____ Listed records

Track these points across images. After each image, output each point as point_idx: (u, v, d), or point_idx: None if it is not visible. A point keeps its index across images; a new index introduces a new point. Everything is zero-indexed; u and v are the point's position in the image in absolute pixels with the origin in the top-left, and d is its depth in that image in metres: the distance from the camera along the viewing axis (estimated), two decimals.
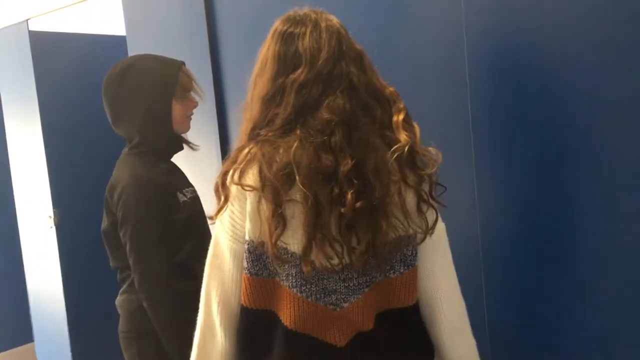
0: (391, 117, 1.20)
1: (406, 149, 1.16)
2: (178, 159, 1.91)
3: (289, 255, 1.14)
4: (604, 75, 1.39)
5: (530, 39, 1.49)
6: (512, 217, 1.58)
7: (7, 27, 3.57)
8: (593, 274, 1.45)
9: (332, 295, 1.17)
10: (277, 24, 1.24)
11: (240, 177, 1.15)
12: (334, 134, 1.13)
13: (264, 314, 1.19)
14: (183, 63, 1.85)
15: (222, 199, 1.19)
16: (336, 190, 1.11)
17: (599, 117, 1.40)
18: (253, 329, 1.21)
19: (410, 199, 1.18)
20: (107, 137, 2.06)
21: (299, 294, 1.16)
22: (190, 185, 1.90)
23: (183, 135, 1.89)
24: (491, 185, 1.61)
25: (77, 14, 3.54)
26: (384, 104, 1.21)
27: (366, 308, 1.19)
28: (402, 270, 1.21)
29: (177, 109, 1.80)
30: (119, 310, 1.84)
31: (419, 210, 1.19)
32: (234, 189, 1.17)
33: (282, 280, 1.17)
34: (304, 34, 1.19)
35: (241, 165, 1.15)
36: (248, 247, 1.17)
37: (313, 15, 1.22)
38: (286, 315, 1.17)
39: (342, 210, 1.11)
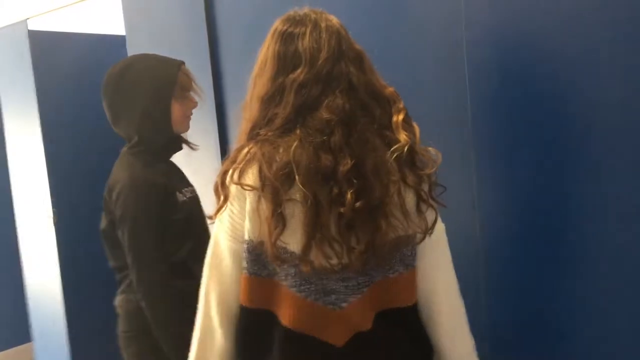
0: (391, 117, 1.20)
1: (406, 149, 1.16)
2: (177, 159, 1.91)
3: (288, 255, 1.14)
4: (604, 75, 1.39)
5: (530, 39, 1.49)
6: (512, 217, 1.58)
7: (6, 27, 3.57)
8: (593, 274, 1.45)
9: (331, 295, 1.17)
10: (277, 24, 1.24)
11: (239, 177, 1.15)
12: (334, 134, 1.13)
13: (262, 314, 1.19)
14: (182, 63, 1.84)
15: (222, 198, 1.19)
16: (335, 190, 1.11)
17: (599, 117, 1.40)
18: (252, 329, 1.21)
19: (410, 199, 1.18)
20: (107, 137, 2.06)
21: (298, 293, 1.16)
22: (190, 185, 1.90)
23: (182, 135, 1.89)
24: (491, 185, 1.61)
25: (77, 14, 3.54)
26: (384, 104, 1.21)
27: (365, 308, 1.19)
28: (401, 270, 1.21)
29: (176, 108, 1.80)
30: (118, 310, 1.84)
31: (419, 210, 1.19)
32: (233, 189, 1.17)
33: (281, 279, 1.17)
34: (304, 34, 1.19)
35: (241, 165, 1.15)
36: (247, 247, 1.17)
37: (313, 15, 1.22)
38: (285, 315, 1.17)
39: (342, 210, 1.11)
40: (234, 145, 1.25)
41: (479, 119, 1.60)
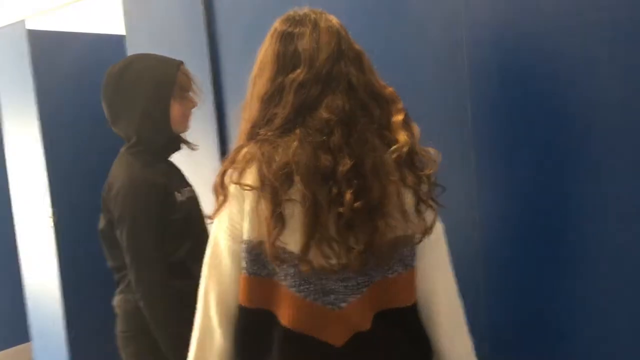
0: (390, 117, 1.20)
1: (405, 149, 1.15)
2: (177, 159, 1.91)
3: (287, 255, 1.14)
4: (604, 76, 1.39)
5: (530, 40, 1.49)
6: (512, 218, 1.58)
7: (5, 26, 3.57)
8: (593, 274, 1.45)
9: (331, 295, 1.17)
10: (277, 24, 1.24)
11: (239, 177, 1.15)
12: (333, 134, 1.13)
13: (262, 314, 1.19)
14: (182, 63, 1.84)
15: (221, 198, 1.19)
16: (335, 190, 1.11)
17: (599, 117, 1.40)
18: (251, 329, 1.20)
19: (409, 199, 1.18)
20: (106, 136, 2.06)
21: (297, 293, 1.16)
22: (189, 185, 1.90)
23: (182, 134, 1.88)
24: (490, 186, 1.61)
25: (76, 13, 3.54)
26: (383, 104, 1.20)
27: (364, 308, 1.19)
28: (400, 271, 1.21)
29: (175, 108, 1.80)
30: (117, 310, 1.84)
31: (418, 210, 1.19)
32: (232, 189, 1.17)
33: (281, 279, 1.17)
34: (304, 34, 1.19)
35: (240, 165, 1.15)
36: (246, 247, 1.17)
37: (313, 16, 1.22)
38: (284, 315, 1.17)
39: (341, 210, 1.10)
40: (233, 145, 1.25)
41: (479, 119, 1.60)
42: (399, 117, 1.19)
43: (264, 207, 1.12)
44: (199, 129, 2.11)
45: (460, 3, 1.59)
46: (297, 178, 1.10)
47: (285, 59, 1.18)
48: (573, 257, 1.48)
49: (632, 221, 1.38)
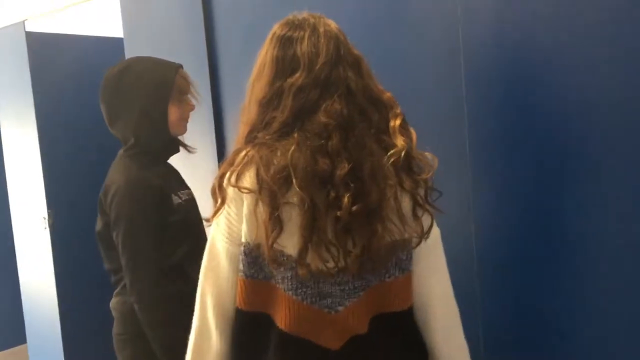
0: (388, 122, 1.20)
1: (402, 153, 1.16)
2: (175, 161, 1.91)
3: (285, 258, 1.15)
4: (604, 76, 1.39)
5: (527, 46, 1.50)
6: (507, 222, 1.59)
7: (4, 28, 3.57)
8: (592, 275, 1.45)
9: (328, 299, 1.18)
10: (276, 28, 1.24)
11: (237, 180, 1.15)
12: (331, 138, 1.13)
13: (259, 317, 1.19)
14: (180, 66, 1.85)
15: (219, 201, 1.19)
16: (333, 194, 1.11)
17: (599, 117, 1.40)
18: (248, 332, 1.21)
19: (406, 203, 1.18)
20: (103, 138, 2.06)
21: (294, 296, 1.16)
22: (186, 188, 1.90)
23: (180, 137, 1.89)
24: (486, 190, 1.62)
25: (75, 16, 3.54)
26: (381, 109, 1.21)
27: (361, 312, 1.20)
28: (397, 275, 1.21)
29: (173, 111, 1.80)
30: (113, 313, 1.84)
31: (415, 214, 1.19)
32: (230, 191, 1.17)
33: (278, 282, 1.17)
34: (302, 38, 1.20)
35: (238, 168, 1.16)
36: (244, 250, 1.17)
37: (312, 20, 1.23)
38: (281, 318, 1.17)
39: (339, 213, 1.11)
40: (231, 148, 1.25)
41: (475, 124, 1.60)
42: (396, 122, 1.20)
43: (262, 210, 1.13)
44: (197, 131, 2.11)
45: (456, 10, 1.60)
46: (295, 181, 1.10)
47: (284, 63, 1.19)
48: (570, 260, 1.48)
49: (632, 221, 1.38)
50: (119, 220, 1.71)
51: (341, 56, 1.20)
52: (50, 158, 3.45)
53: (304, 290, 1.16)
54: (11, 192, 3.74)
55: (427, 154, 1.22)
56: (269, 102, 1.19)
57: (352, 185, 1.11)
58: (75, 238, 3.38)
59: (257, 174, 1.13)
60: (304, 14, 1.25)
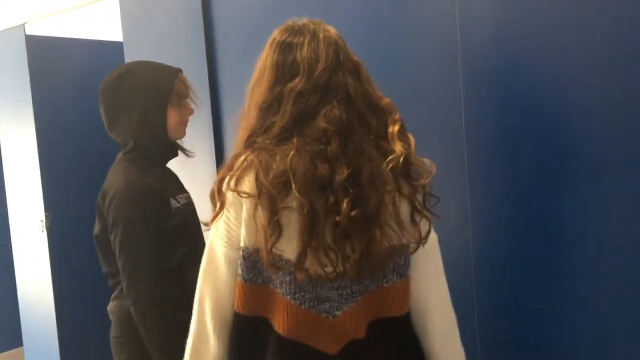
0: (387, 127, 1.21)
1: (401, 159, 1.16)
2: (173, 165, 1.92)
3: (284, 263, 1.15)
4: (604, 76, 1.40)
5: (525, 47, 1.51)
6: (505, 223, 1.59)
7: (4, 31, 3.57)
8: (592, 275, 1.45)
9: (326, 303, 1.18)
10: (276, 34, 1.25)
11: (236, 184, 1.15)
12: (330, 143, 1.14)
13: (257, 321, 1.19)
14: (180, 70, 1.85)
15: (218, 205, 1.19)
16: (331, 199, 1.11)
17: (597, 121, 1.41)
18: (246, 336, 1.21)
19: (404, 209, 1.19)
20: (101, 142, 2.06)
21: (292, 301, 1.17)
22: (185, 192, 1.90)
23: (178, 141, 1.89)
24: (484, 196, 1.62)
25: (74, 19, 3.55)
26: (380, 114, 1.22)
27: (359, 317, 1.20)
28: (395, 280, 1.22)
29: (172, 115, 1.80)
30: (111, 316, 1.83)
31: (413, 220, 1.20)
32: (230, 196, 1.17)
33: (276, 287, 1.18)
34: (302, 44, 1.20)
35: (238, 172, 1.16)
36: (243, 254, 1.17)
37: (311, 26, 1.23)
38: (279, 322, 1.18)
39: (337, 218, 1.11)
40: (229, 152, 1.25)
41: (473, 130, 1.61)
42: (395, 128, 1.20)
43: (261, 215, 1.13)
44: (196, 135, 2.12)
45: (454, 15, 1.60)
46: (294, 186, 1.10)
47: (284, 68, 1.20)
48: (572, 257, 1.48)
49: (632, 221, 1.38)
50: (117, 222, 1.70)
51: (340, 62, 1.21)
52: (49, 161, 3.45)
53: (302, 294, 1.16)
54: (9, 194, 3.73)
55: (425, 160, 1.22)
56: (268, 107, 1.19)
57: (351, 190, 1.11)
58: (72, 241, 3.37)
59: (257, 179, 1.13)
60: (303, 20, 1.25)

________

### What to work on
Write down exactly the span of lines above from the one containing "43: (264, 207, 1.12)" to the one containing "48: (573, 257, 1.48)", both ends included.

### Expected answer
43: (264, 207, 1.12)
44: (199, 129, 2.11)
45: (460, 3, 1.59)
46: (297, 178, 1.10)
47: (285, 59, 1.18)
48: (573, 257, 1.48)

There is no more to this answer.